What texts or images have we found in pi?

That’s certainly true of a true random number generator but is it true for pi? I’m probably wrong but it seems to be that by the nature of the way the pi is calculated that there could be sequences that couldn’t happen.

See post #6.

It is a hobby, and there is a club of sorts. Finding messages in pi lies at the convergence of recreational mathematics and recreational linguistics, both of which subjects are supported by small but very enthusiastic (not to mention prolific) communities. Among the many books and journals devoted to such things, Word Ways: The Journal of Recreational Linguistics has probably published the most on words embedded in pi and other irrational numbers. Offhand I can think of the following articles, all of which are old enough that they should be free to read on the journal’s archive without a subscription:
[ul]
[li]Base 27: The Key to a New Gematria by Lee Sallows (Vol. 26, No. 2)[/li][li]The Pi Code by Mike Keith (Vol. 32, No. 4)[/li][li]Cracking The Pi-Code by Dave Morice (Vol. 32, No. 4)[/li][li]Further Cracks in the Pi-Code by Mike Keith (Vol. 33, No. 1)[/li][li]Pi Words by Howard Bergerson and Mike Keith (Vol. 34, No. 1)[/li][li]Embedding Many Words in Pi by A. Ross Eckler (Vol. 39, No. 2)[/li][/ul]
I won’t repeat all their findings here, which probably run to a couple dozen pages, though I can promise you that they articles are all quite accessible, and probably quite interesting if you’re into linguistic and mathematical oddities.

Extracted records

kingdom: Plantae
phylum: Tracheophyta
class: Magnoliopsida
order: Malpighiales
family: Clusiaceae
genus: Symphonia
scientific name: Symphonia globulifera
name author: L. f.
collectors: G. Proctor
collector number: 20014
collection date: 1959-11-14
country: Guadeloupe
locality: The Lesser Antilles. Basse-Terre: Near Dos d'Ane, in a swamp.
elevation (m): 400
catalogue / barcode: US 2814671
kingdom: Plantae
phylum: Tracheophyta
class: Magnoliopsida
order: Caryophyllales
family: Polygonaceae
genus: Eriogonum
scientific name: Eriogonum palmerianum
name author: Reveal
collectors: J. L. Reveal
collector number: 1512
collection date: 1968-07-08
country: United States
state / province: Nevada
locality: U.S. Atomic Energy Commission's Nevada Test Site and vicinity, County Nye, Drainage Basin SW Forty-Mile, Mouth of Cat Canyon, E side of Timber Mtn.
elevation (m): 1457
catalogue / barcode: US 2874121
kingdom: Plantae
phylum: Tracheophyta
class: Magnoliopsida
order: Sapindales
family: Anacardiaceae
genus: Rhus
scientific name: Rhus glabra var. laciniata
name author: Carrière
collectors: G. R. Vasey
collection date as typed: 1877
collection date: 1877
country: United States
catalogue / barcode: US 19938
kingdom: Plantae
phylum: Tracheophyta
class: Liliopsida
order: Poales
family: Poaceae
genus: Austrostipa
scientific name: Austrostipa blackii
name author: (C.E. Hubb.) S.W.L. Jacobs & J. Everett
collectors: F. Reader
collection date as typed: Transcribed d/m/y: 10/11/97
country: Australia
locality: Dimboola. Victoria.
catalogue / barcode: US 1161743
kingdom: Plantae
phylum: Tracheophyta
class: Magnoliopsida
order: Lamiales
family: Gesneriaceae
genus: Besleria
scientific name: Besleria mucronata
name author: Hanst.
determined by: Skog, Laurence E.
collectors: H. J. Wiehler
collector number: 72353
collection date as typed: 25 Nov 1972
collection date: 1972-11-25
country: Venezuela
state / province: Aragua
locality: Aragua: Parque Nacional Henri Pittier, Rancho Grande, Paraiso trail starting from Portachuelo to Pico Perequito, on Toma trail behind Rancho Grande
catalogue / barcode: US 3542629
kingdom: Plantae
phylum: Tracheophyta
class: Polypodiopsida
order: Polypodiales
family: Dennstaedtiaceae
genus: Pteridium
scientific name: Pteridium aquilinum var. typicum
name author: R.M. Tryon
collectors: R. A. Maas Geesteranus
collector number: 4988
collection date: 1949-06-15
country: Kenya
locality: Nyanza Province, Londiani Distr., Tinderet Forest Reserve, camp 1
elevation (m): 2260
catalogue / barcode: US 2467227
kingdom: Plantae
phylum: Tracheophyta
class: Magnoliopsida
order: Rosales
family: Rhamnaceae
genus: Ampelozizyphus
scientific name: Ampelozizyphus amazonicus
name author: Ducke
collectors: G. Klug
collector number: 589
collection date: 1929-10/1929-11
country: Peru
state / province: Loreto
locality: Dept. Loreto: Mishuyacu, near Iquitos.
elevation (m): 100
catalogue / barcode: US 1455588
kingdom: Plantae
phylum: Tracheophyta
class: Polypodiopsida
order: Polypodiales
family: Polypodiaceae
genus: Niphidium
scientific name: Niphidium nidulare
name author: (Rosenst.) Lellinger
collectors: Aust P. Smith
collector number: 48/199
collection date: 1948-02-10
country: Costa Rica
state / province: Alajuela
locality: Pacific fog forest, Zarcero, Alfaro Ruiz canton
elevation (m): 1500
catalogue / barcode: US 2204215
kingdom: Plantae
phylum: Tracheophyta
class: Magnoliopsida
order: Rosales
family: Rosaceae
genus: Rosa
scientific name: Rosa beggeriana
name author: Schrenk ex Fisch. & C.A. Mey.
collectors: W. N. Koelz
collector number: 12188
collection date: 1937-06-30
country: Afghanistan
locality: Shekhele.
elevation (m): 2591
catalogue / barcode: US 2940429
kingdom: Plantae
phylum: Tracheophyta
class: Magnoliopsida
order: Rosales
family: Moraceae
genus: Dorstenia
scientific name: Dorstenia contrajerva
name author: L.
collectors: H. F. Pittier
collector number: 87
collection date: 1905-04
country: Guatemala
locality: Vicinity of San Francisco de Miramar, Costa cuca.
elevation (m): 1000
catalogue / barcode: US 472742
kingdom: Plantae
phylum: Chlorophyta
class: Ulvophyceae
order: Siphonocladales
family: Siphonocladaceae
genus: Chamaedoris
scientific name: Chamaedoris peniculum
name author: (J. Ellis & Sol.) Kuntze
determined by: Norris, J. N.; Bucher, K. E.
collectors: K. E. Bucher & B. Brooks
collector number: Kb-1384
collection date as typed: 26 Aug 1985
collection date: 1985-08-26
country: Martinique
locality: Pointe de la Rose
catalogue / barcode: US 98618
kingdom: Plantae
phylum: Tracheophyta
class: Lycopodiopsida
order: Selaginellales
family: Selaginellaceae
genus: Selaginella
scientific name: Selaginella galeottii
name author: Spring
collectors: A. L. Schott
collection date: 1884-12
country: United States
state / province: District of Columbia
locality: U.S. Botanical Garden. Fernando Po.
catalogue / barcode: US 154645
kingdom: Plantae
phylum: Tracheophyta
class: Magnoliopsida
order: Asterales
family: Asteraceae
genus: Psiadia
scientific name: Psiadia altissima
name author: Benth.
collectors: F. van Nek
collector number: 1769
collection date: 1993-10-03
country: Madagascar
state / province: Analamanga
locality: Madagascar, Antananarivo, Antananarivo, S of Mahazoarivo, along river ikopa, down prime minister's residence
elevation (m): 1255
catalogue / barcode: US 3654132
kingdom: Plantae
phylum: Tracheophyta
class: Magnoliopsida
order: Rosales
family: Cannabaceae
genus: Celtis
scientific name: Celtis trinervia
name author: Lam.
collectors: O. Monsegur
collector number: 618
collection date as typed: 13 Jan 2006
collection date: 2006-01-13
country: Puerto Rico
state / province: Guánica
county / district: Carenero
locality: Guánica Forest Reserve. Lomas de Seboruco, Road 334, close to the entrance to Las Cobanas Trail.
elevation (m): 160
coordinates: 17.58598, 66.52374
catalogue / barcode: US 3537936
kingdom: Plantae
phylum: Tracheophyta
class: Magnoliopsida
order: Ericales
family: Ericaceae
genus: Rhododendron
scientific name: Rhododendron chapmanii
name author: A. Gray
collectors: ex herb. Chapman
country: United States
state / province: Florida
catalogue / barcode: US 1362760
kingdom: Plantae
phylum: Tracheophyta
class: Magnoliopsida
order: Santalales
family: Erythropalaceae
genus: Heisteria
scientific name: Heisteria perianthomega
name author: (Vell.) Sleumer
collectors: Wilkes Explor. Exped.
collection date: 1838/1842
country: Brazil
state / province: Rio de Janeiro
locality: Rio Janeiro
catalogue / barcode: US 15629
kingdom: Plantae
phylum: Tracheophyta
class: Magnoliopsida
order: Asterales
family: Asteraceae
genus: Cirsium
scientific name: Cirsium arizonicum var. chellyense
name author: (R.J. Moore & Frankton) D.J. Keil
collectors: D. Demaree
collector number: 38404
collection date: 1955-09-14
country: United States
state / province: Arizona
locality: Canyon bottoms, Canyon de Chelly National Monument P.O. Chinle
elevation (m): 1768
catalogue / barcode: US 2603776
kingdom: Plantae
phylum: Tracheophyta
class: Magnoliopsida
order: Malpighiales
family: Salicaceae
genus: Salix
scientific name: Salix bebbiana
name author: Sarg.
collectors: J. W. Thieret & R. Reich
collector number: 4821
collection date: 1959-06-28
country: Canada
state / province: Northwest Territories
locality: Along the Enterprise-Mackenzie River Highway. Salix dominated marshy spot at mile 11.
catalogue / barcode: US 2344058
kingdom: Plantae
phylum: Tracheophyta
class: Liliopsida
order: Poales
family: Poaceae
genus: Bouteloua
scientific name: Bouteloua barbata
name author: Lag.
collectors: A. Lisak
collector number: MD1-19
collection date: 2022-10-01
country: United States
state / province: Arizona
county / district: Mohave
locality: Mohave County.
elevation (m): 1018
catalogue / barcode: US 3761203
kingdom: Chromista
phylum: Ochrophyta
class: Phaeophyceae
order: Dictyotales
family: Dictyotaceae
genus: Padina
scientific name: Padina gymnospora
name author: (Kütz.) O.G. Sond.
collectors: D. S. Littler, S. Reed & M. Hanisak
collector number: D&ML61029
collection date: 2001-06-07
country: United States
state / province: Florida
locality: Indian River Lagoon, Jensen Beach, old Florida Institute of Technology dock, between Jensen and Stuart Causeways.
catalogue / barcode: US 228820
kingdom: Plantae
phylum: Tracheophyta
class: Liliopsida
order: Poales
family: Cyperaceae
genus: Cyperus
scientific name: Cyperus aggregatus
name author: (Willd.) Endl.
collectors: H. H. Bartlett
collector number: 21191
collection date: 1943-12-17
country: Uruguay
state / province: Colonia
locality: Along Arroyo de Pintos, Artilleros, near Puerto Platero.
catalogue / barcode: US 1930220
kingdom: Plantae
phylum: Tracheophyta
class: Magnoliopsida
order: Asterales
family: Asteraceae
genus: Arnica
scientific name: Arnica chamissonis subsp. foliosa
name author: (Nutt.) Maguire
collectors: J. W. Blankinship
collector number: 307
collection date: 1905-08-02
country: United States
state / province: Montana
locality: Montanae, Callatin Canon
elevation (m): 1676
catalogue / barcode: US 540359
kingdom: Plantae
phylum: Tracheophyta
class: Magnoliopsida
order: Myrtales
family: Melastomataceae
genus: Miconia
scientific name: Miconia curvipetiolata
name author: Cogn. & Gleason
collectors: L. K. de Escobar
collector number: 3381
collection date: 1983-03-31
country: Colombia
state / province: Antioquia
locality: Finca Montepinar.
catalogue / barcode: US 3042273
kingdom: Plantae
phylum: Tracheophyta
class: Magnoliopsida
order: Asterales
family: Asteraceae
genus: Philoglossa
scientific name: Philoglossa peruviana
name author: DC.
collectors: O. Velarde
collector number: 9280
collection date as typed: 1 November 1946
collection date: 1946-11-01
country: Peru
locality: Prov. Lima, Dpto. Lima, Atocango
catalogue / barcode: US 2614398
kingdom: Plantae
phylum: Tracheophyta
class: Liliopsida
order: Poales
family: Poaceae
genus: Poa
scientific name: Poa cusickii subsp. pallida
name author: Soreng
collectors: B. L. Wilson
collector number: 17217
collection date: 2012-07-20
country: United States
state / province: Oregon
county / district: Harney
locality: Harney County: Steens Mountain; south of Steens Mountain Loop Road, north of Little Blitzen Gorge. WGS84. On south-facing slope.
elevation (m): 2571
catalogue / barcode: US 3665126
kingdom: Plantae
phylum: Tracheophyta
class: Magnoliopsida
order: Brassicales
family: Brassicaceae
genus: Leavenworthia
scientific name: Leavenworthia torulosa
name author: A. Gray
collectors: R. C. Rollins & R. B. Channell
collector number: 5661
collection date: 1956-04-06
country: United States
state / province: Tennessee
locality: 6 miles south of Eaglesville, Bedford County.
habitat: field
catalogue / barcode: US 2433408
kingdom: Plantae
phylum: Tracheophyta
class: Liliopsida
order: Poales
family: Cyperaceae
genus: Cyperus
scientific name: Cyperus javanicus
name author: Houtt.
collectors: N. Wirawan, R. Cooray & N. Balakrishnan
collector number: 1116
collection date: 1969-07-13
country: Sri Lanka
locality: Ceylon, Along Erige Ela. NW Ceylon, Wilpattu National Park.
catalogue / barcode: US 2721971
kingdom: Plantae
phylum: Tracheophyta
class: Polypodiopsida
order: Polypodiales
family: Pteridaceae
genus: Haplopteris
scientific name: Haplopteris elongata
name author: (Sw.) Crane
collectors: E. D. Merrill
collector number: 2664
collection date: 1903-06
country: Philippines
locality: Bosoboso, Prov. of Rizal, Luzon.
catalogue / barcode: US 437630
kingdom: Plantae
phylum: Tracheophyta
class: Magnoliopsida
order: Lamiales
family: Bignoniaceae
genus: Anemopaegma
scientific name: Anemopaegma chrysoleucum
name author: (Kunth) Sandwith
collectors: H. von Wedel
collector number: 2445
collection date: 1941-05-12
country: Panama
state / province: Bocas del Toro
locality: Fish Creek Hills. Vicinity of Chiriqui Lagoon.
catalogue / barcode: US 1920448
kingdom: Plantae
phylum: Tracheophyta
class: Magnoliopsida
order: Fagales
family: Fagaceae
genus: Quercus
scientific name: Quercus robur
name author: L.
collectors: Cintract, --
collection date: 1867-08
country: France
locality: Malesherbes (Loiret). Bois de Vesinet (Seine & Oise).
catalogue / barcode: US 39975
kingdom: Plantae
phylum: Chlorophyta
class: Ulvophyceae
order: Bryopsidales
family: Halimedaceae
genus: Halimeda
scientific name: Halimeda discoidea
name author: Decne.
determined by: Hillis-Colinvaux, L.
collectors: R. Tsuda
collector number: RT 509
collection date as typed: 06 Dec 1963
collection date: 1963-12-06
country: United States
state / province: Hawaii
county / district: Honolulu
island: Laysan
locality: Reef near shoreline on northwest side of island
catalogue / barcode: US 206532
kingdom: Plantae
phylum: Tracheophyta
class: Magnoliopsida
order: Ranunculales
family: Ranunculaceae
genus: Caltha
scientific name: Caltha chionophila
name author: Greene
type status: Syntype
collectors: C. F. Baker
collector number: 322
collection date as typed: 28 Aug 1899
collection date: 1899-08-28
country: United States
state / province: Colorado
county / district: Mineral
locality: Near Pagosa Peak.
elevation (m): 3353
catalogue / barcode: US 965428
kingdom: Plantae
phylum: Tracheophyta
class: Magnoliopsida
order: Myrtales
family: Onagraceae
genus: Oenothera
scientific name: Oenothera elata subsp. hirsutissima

INSTRUCTION 1:
Decide whether each statement agrees with the forum thread, answering yes or no and quoting the words of the thread that settle it: (a) Word Ways is named as the journal that has probably published the most on words embedded in pi. (b) The listed articles can only be read with a subscription. (c) "Pi Words" was written by Mike Keith alone.
INSTRUCTION 2:
Duplicate the part of the forum thread starting at "That’s certainly true" and ending at "See post #6.".
The records stand apart from the forum thread and are separate material.

WRITTEN SOLUTION 1:
(a) Yes: "Word Ways: The Journal of Recreational Linguistics has probably published the most on words embedded in pi and other irrational numbers"
(b) No: "all of which are old enough that they should be free to read on the journal’s archive without a subscription"
(c) No: "Pi Words by Howard Bergerson and Mike Keith"

WRITTEN SOLUTION 2:
That’s certainly true of a true random number generator but is it true for pi? I’m probably wrong but it seems to be that by the nature of the way the pi is calculated that there could be sequences that couldn’t happen.

See post #6.